_Input data_.
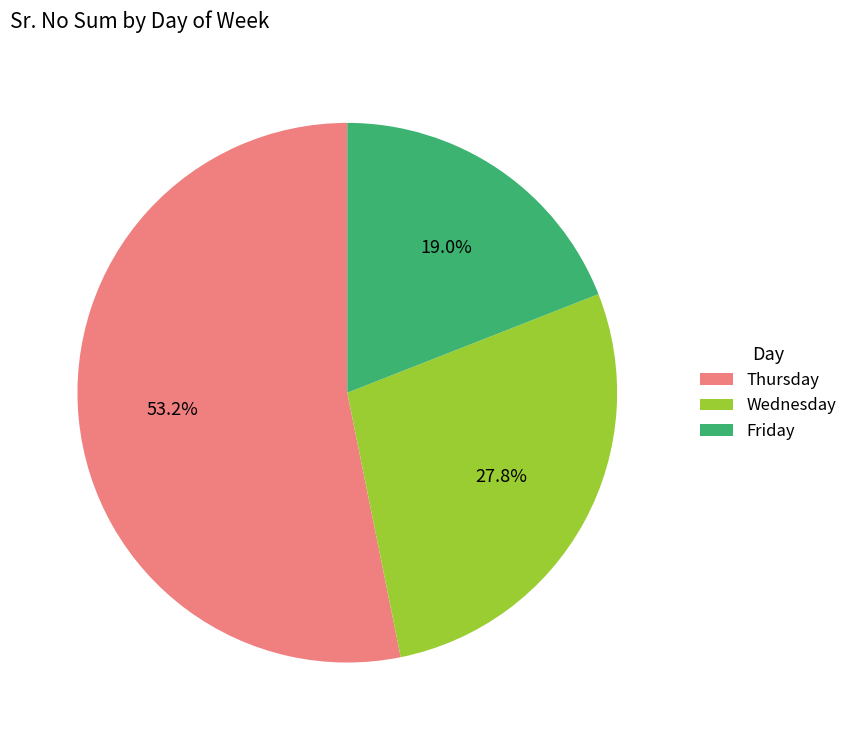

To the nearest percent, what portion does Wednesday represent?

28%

...

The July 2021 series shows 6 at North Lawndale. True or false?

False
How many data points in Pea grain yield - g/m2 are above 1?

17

==

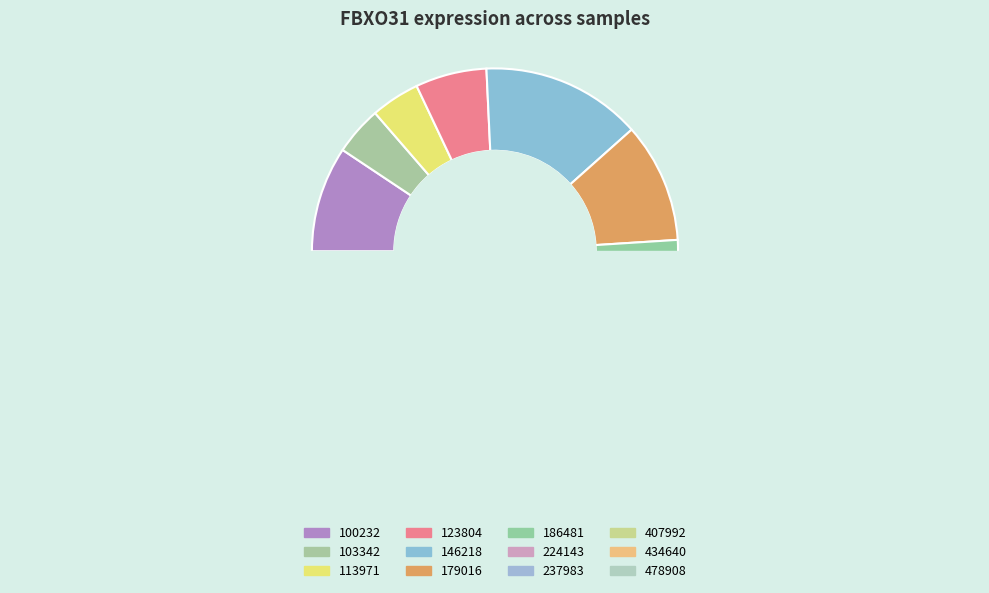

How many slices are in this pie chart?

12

_To-do item_. Copy out the material word for word, starting at the line containing "The July 2021" and ending with the line containing "How many data", with both of those lines included.

_Reply_.
The July 2021 series shows 6 at North Lawndale. True or false?

False
How many data points in Pea grain yield - g/m2 are above 1?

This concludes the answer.